- **RECORDS SHOWN**
________________________

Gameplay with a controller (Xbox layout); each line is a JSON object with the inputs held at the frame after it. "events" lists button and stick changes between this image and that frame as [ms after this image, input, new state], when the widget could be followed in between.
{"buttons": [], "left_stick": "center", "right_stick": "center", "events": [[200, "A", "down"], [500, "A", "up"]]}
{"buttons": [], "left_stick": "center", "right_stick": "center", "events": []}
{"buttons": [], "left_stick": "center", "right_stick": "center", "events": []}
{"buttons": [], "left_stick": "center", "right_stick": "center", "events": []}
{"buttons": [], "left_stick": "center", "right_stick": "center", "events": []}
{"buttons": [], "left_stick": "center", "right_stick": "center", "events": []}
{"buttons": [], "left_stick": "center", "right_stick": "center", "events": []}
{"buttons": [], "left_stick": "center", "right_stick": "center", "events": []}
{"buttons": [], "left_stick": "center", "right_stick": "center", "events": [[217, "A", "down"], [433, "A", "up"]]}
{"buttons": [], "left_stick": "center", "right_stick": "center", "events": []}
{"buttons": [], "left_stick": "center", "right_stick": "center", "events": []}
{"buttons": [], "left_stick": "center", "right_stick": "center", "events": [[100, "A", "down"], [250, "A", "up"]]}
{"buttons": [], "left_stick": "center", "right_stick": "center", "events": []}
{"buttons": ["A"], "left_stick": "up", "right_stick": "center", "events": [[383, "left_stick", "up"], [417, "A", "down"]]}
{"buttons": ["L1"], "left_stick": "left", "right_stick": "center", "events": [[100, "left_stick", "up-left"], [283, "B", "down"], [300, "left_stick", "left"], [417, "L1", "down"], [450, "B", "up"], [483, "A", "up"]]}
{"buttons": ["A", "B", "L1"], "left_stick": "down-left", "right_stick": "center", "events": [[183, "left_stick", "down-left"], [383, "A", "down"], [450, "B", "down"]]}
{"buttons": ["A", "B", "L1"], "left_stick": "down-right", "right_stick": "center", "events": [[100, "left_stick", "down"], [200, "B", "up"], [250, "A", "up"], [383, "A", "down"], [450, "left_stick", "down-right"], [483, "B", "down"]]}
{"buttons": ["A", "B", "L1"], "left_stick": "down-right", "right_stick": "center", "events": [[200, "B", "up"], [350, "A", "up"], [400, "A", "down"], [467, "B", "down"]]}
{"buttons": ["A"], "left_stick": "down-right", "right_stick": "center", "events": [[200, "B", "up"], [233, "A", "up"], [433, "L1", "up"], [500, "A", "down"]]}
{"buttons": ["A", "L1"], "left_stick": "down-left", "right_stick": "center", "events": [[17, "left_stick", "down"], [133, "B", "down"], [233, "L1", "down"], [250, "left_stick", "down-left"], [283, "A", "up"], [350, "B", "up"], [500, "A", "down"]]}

________________________

- **INSTRUCTIONS TO FOLLOW**
Restate the entire listing verbatim.

- **THE COMPLETED TASK**
Gameplay with a controller (Xbox layout); each line is a JSON object with the inputs held at the frame after it. "events" lists button and stick changes between this image and that frame as [ms after this image, input, new state], when the widget could be followed in between.
{"buttons": [], "left_stick": "center", "right_stick": "center", "events": [[200, "A", "down"], [500, "A", "up"]]}
{"buttons": [], "left_stick": "center", "right_stick": "center", "events": []}
{"buttons": [], "left_stick": "center", "right_stick": "center", "events": []}
{"buttons": [], "left_stick": "center", "right_stick": "center", "events": []}
{"buttons": [], "left_stick": "center", "right_stick": "center", "events": []}
{"buttons": [], "left_stick": "center", "right_stick": "center", "events": []}
{"buttons": [], "left_stick": "center", "right_stick": "center", "events": []}
{"buttons": [], "left_stick": "center", "right_stick": "center", "events": []}
{"buttons": [], "left_stick": "center", "right_stick": "center", "events": [[217, "A", "down"], [433, "A", "up"]]}
{"buttons": [], "left_stick": "center", "right_stick": "center", "events": []}
{"buttons": [], "left_stick": "center", "right_stick": "center", "events": []}
{"buttons": [], "left_stick": "center", "right_stick": "center", "events": [[100, "A", "down"], [250, "A", "up"]]}
{"buttons": [], "left_stick": "center", "right_stick": "center", "events": []}
{"buttons": ["A"], "left_stick": "up", "right_stick": "center", "events": [[383, "left_stick", "up"], [417, "A", "down"]]}
{"buttons": ["L1"], "left_stick": "left", "right_stick": "center", "events": [[100, "left_stick", "up-left"], [283, "B", "down"], [300, "left_stick", "left"], [417, "L1", "down"], [450, "B", "up"], [483, "A", "up"]]}
{"buttons": ["A", "B", "L1"], "left_stick": "down-left", "right_stick": "center", "events": [[183, "left_stick", "down-left"], [383, "A", "down"], [450, "B", "down"]]}
{"buttons": ["A", "B", "L1"], "left_stick": "down-right", "right_stick": "center", "events": [[100, "left_stick", "down"], [200, "B", "up"], [250, "A", "up"], [383, "A", "down"], [450, "left_stick", "down-right"], [483, "B", "down"]]}
{"buttons": ["A", "B", "L1"], "left_stick": "down-right", "right_stick": "center", "events": [[200, "B", "up"], [350, "A", "up"], [400, "A", "down"], [467, "B", "down"]]}
{"buttons": ["A"], "left_stick": "down-right", "right_stick": "center", "events": [[200, "B", "up"], [233, "A", "up"], [433, "L1", "up"], [500, "A", "down"]]}
{"buttons": ["A", "L1"], "left_stick": "down-left", "right_stick": "center", "events": [[17, "left_stick", "down"], [133, "B", "down"], [233, "L1", "down"], [250, "left_stick", "down-left"], [283, "A", "up"], [350, "B", "up"], [500, "A", "down"]]}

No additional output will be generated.